How to foster happiness in your child
● First and foremost, nurture your own happiness and develop compassion for yourself as a parent. “Good enough” is enough. If you need support, there is no shame and reach out.
● Invest in your relationship with your child no matter their age. Show them how much you love them. Hug them, delight in them, play with them, read to them. Your love means everything to them.
● Honour your child for who they are and don’t try to change them. If possible, refrain from criticising them and try to encourage their uniqueness and strengths instead.
● Reward your child for showing kindness to themselves and others. Help them to see the value of meaningful intrinsic goals as opposed to performance-based extrinsic goals.

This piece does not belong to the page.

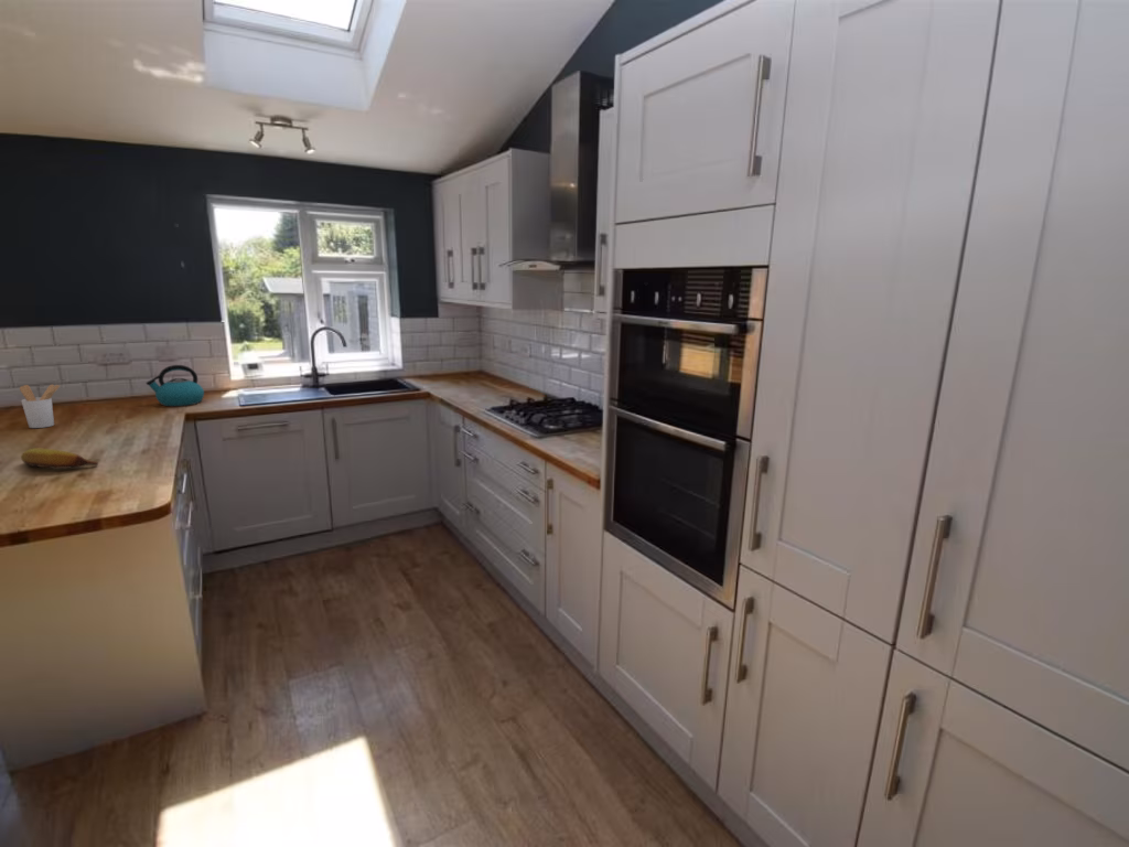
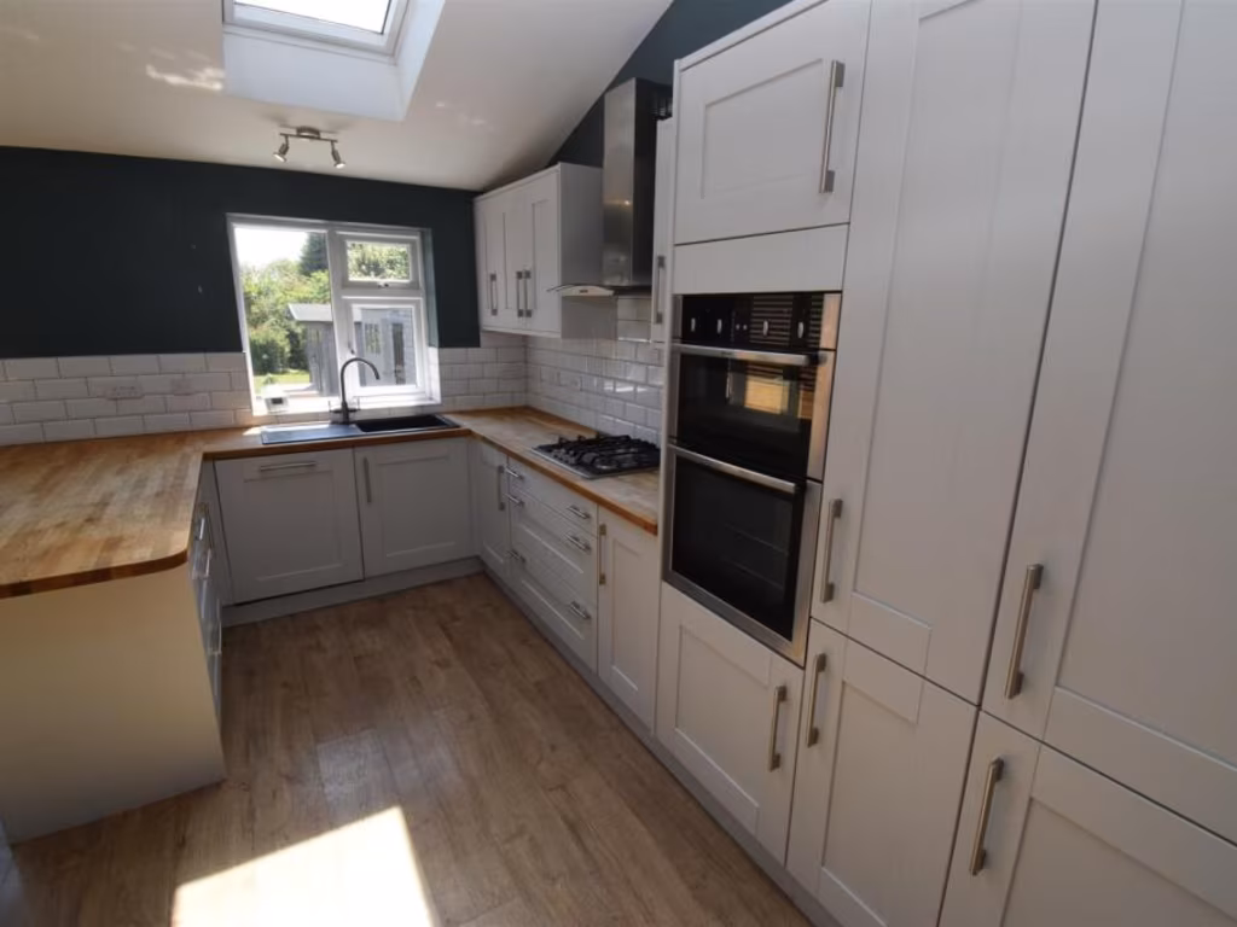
- fruit [20,448,99,470]
- kettle [146,364,205,407]
- utensil holder [19,384,61,429]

● Play is a child’s bread and butter, and is crucial for every aspect of their development. Take time to play with your child, and encourage them to play with others and by themselves.

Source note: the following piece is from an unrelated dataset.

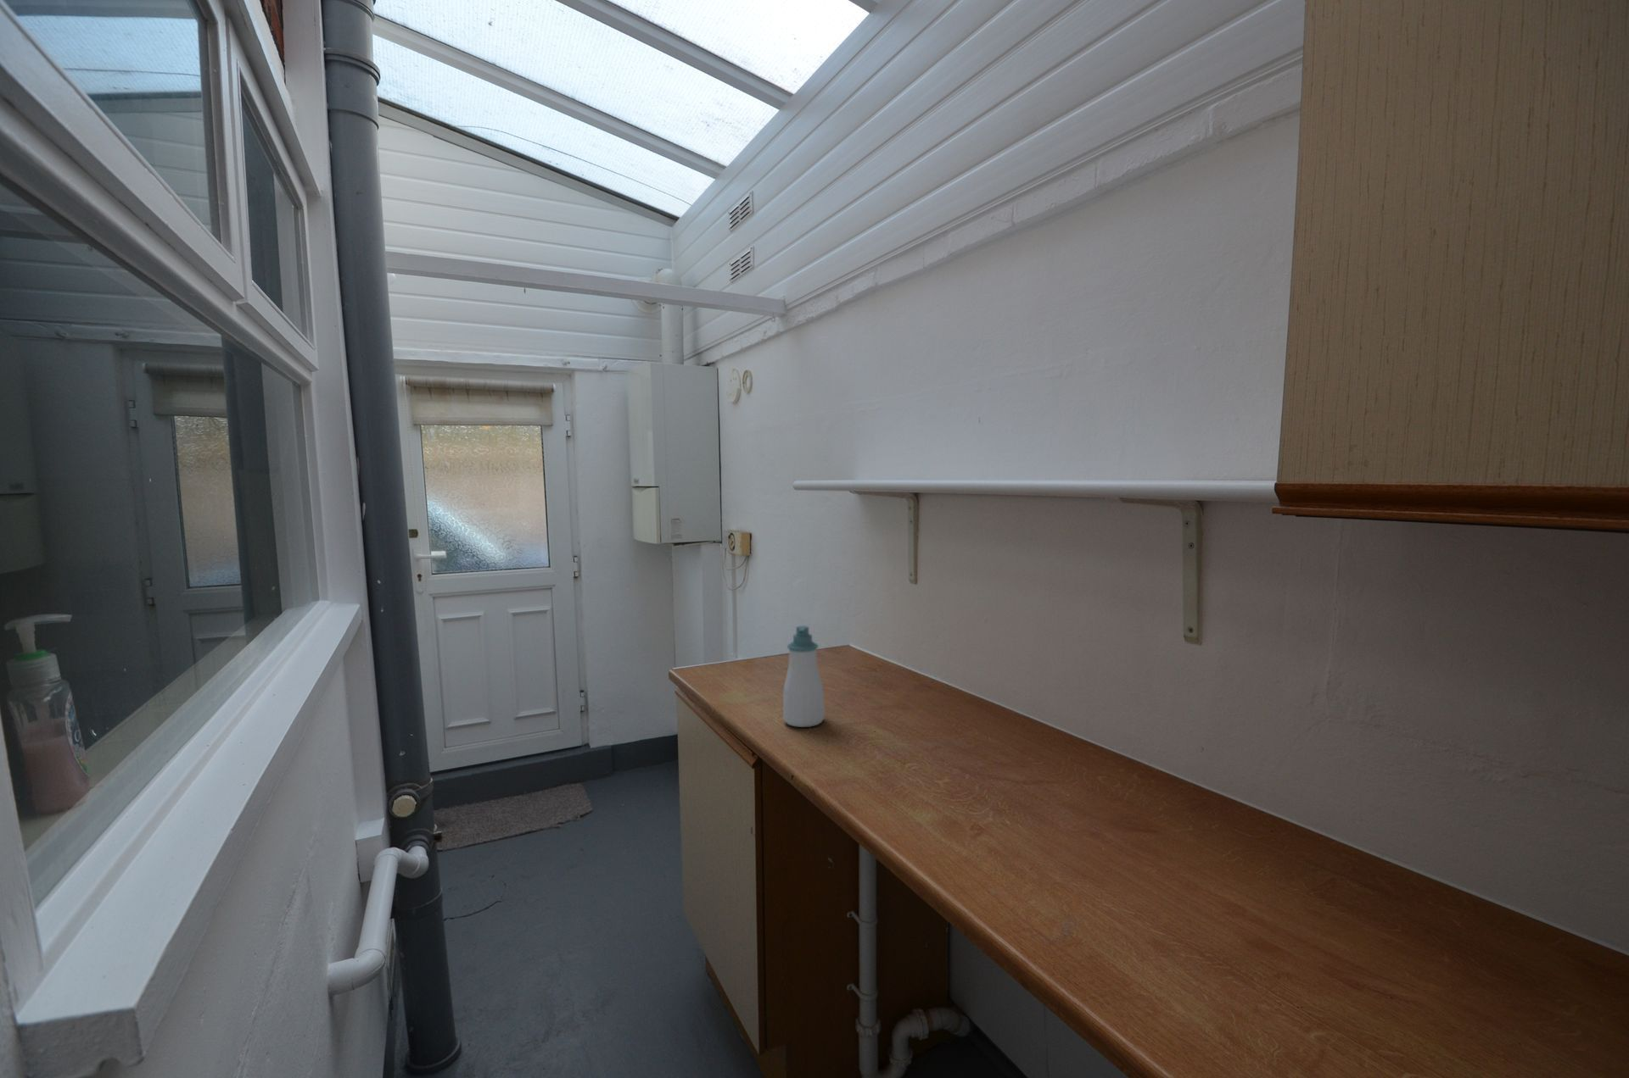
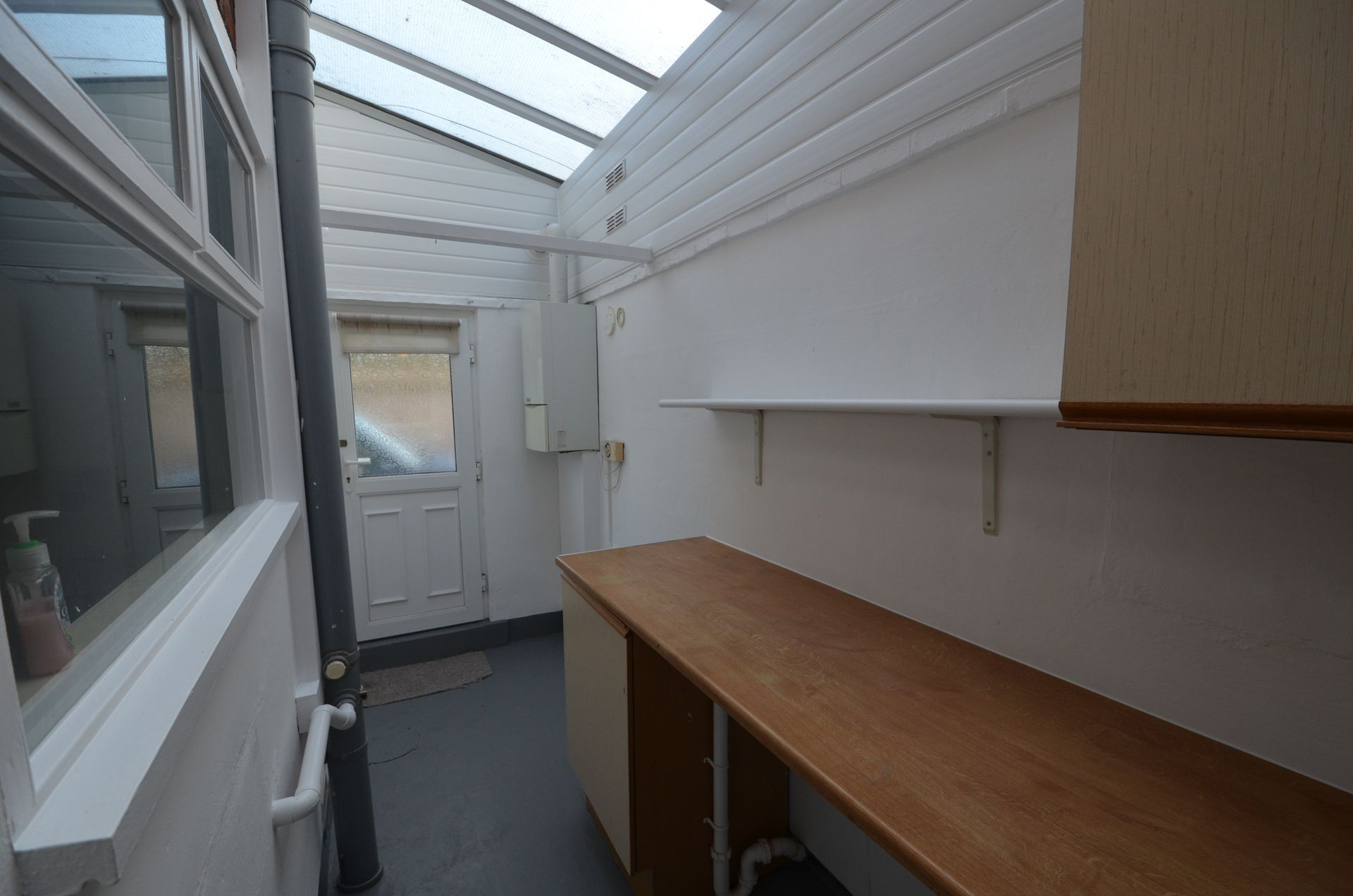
- soap bottle [783,624,826,728]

● If you don’t want your child to be helpless, help... less. As they develop, encourage your child to do more things for themselves and enable adult-free time.
● Setting boundaries and modelling your expectations will help them feel safer with you as their anchor. Limit screen time and encourage healthy routines (ie sleep, exercise, food).

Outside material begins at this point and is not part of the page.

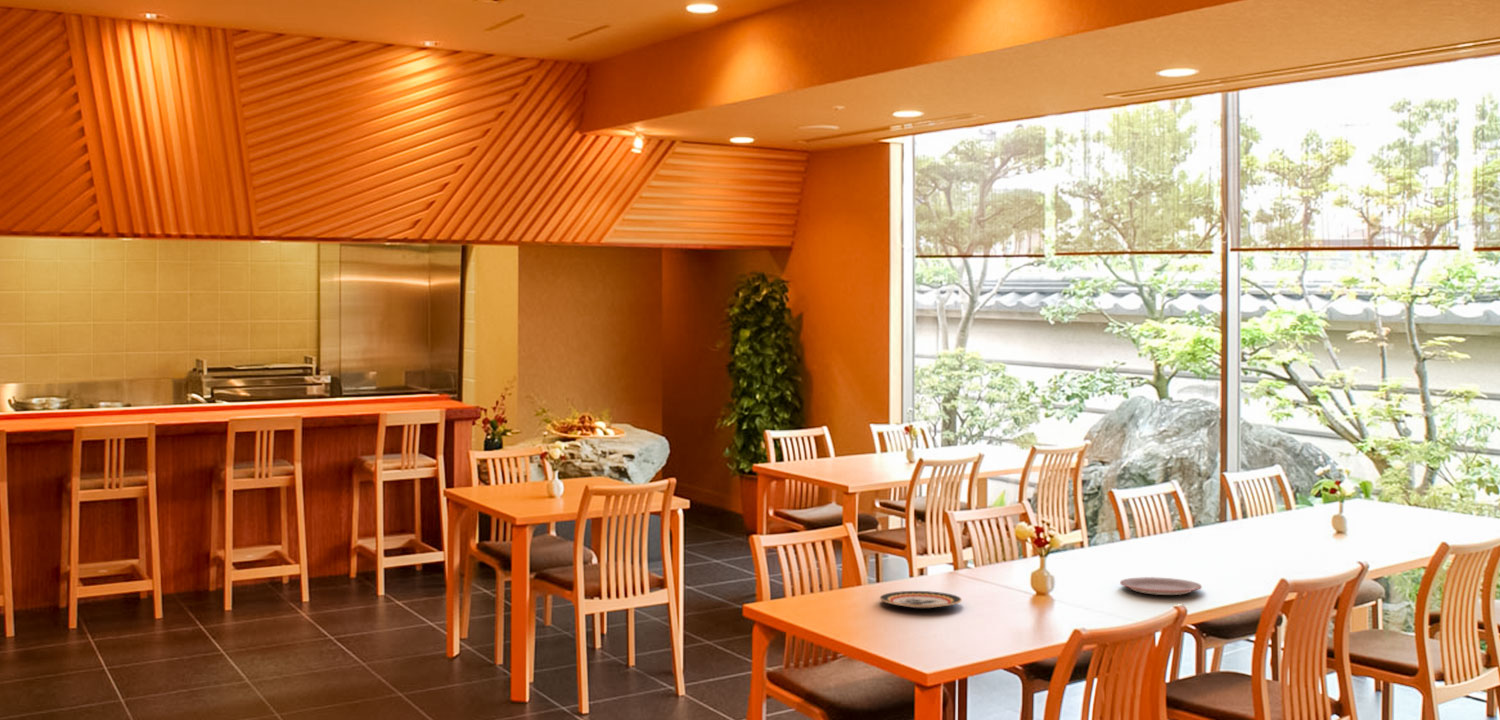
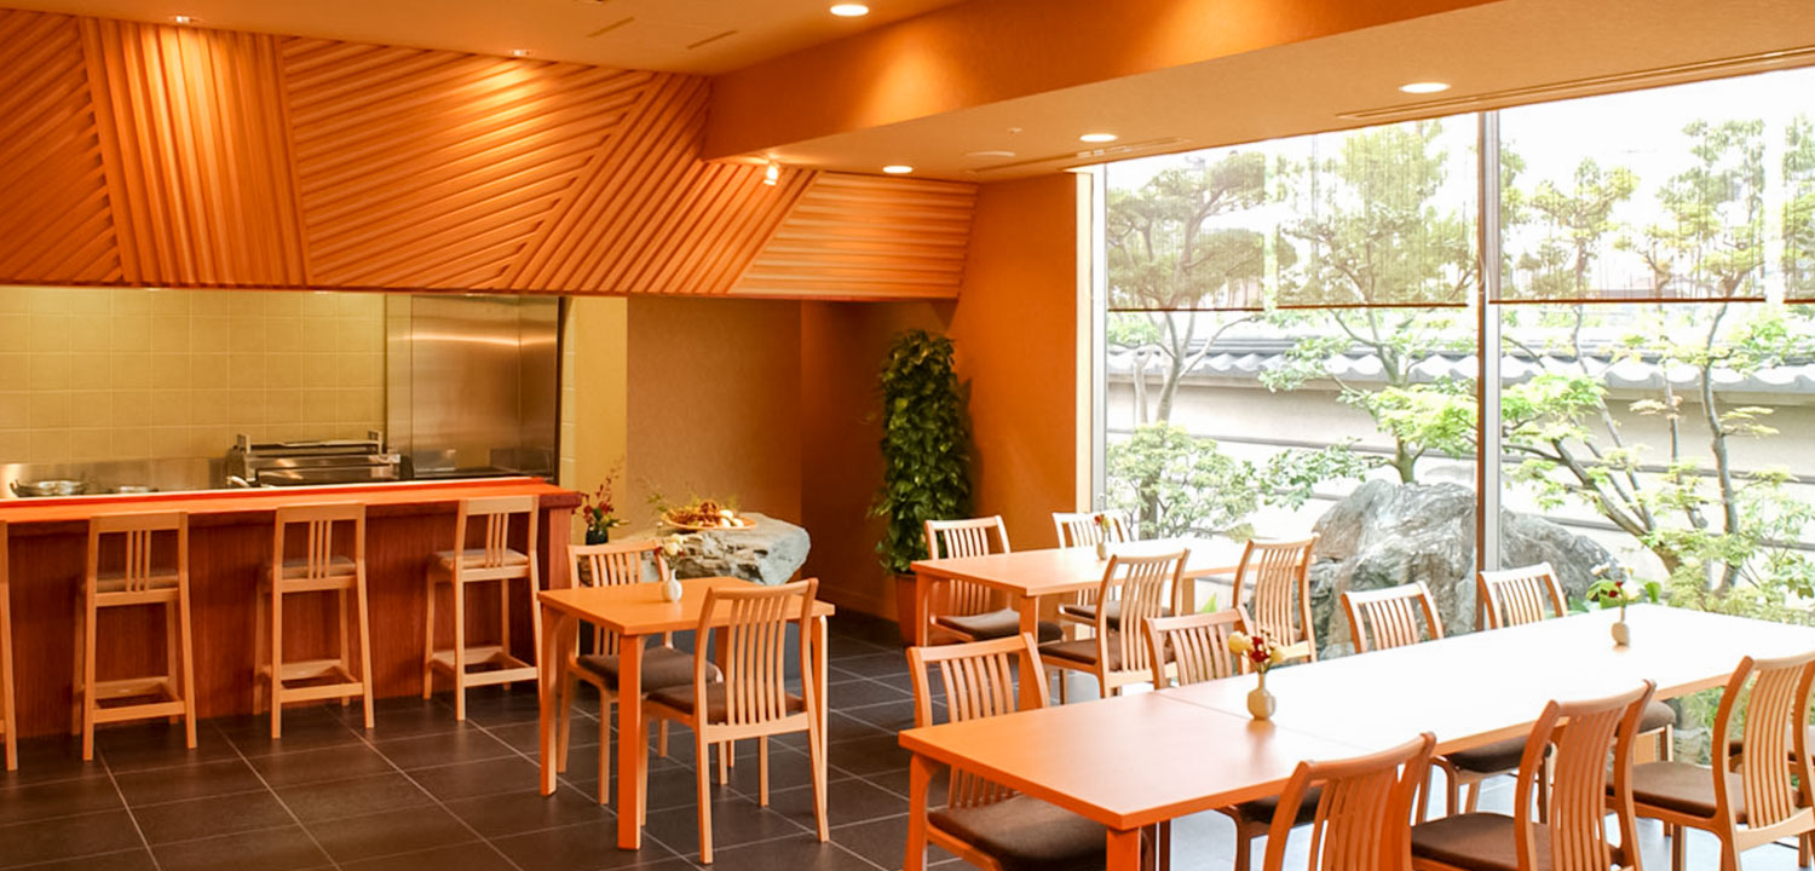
- plate [878,590,963,609]
- plate [1119,576,1203,596]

● Talk to your child in an age-appropriate way about sensitive issues (eg sex, puberty, death, violence) and don’t shy away from difficult conversations. Your honesty will pay off.
● Taking your child’s distress seriously and acknowledging their experience as valid for them gives them an experience of being safe as they learn about feelings and builds empathy.
● Give your child opportunities to socialise with peers and with people of all different ages, cultures and backgrounds. Open up their minds to the treasures of the world around them.